Welche Herausforderungen bringt der Plärrer für Sie persönlich mit?
Der Plärrer ist unser Arbeitsplatz. Ich bin ein Augsburger Bürger. Und für mich ist der Plärrer natürlich auch Heimspiel, da mein ganzes soziales Umfeld wie Bekannte oder Nachbarn und Freunde aber auch Industriepartner oder Dienstleister eigentlich ständig um mich herum ist. Das ist einfach schön. Hier bin ich daheim.
Wann ist wieder „Historischer Plärrer“ geplant?
2018 gibt es den Plärrer seit 140 Jahren. Und hier werden wir im Herbst voraussichtlich in Zusammenarbeit mit der Stadt einen „Historischen Plärrer“ organisieren. Allerdings ist noch nichts genaueres geplant.
Welche Pläne oder Ideen für den Plärrer würden Sie in Zukunft gerne umsetzen?
Wir möchten im Moment eigentlich gar nichts ändern. Der Plärrer ist geändert worden. Dazu wird natürlich auch vom Schausteller gefordert, dass er sich weiterbildet. Zu den Änderungen gehören unter anderem auch Dinge wie „grüner“ Strom oder Mülltrennung. Wir wollen, dass der Kunde mit einem Lächeln geht und etwas Positives berichtet. Natürlich ist Stillstand der falsche Weg. Daher werden wir jedes Jahr unsere „Hausaufgaben“ machen und stets Dinge verbessern. Der Plärrer ist eigentlich ständig in Veränderung. Wenn Sie den Plärrer in den Zulassungspapieren oder auf Bildern vergleichen, ist jedes Jahr eine Änderung enthalten.
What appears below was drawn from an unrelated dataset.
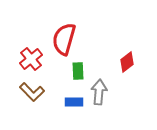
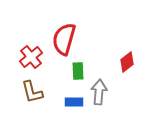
red cross: moved 2 px up
brown L-shape: rotated 30 degrees clockwise
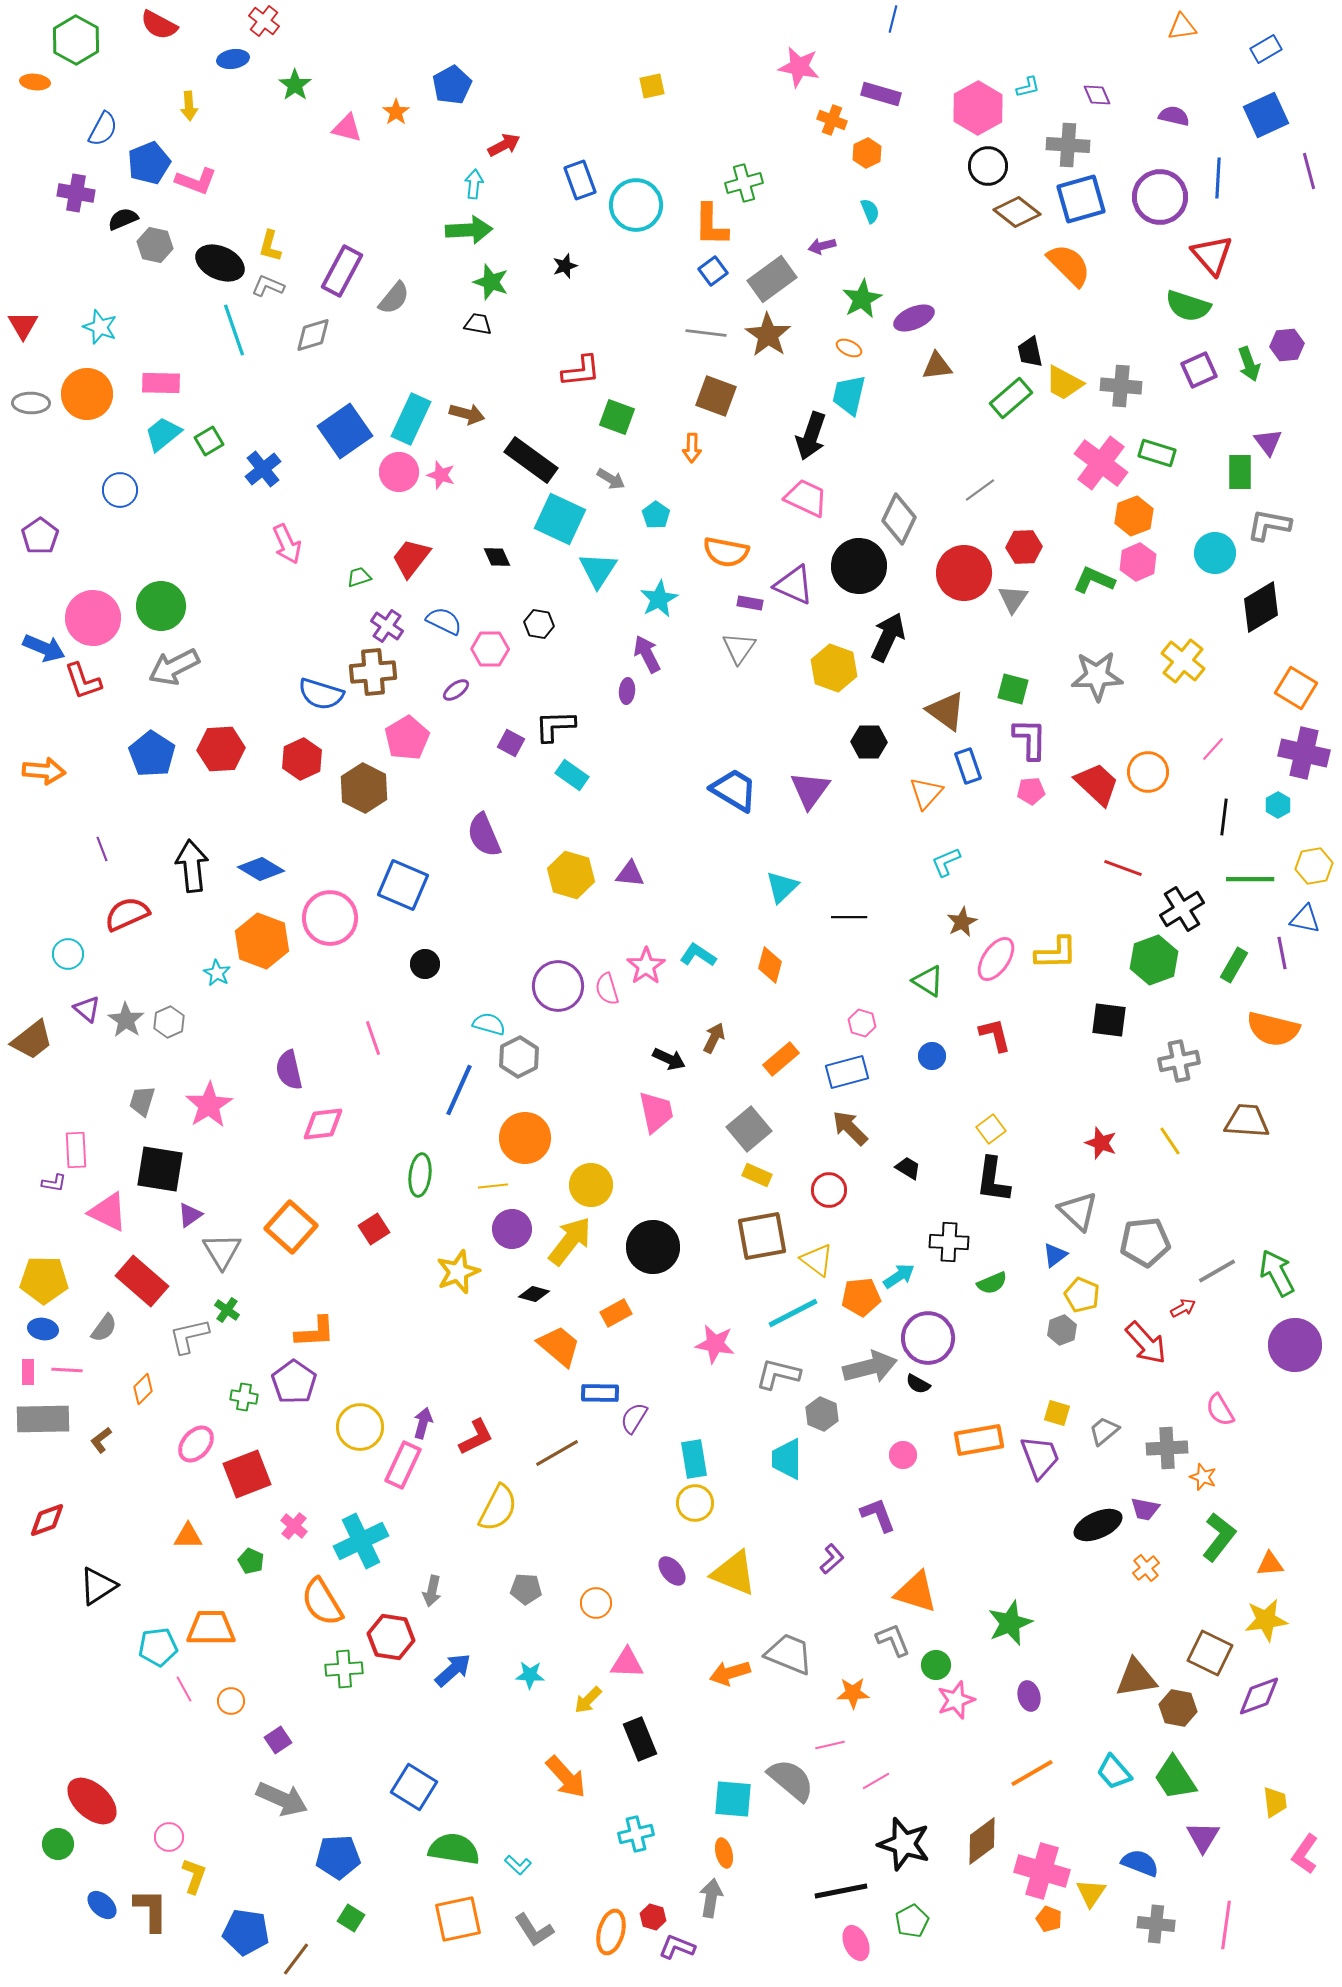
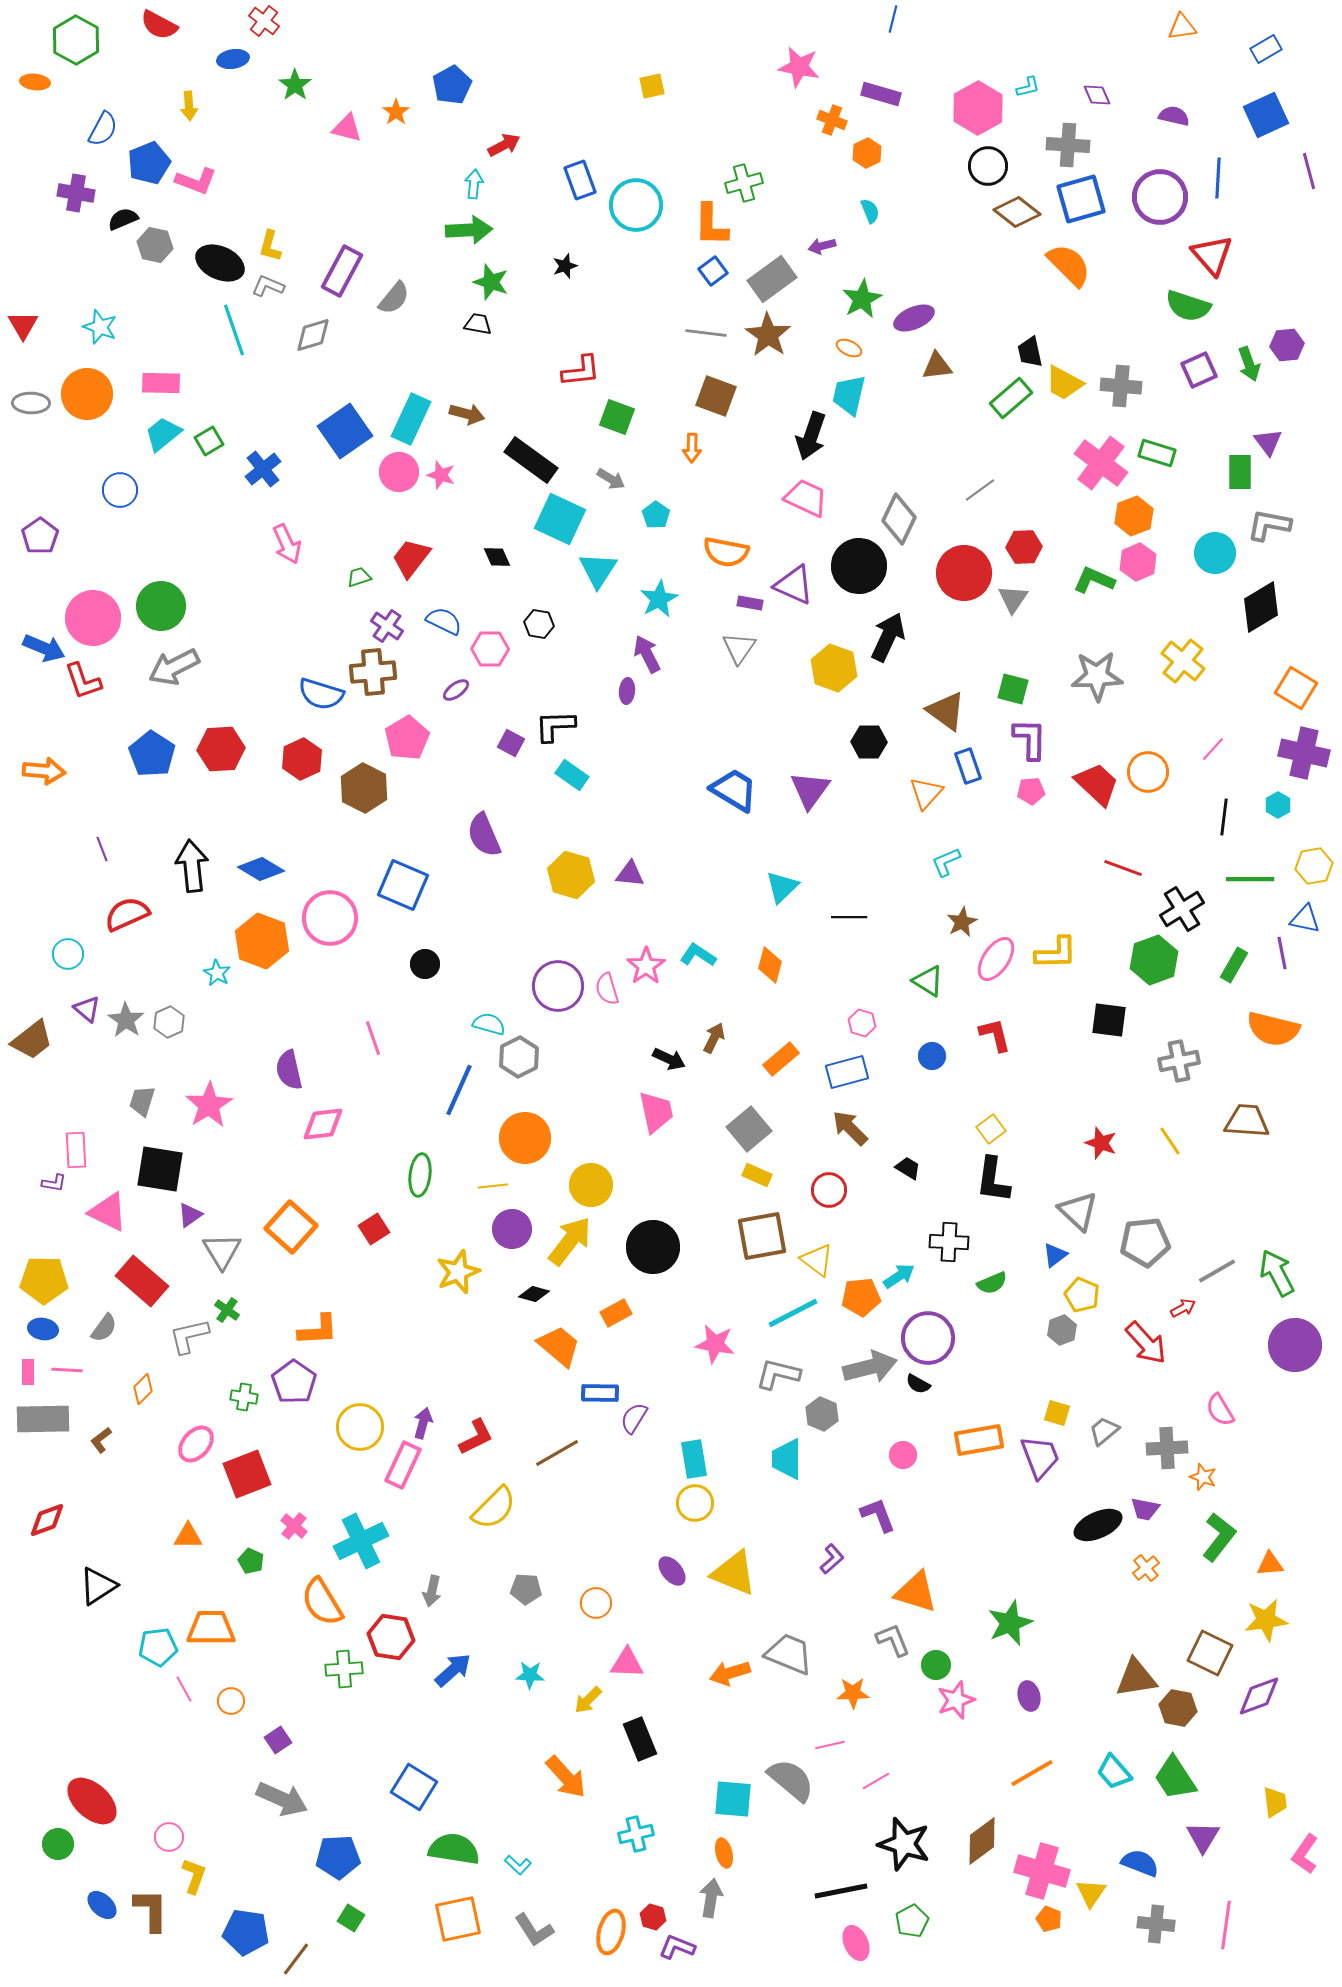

Und dies im positiven Sinne, was somit die Attraktivität steigert.
Was gefällt Ihnen am besten an Ihrer Tätigkeit?
Definitiv die Menschlichkeit. Wir haben angefangen bei unserem Personal bis hin zu unserer Kundschaft ein sehr gutes, menschliches Verhältnis. Und das finde ich einfach schön. Die Schattenseiten unserer Arbeit sind die Wetterkapriolen.
Wie viel Freizeit bleibt Ihnen noch und wie nutzen Sie diese?
Freizeit ist wie in jedem anderem Familienbetrieb äußerst schwierig, da wir natürlich am Wochenende Betrieb haben. Aber man verbindet das Ganze. Als Unternehmer freut man sich, wenn sich sein Karussell dreht. Als Schausteller freuen Sie sich wegen dem Wetter, es wird wieder wärmer, es funktioniert und dreht sich alles. Man kann das nicht mit Worten beschreiben. Es ist nicht nur der Umsatz, sondern generell die erfolgreiche Führung des eigenen Betriebs. Macht einen auch glücklich. Selbstverständlich gibt es zwischen den Volksfesten immer wieder mal eine Pause und da kann man dann wieder regenerieren.
Wo sehen Sie sich in fünf Jahren?
Genau da, wo ich heute bin.
Wer ist Ihr persönliches Vorbild bzw. wer hat Sie in Ihrer Karriere besonders beeinflusst?
Als junger Mensch nimmt man sich natürlich immer ein Ziel. Andere Schausteller die etwas bewegt haben, Personen aus der Politik oder Unternehmer. Solch ein Vorbild ist immer gut. Der gerade Weg hat mich dahin geführt, wo ich bin und so werden wir auch weitermachen.
Stillstand ist Rückschritt
Haben Sie ein Lebensmotto?
Stillstand ist Rückschritt. Das hat schon mein Großvater gesagt.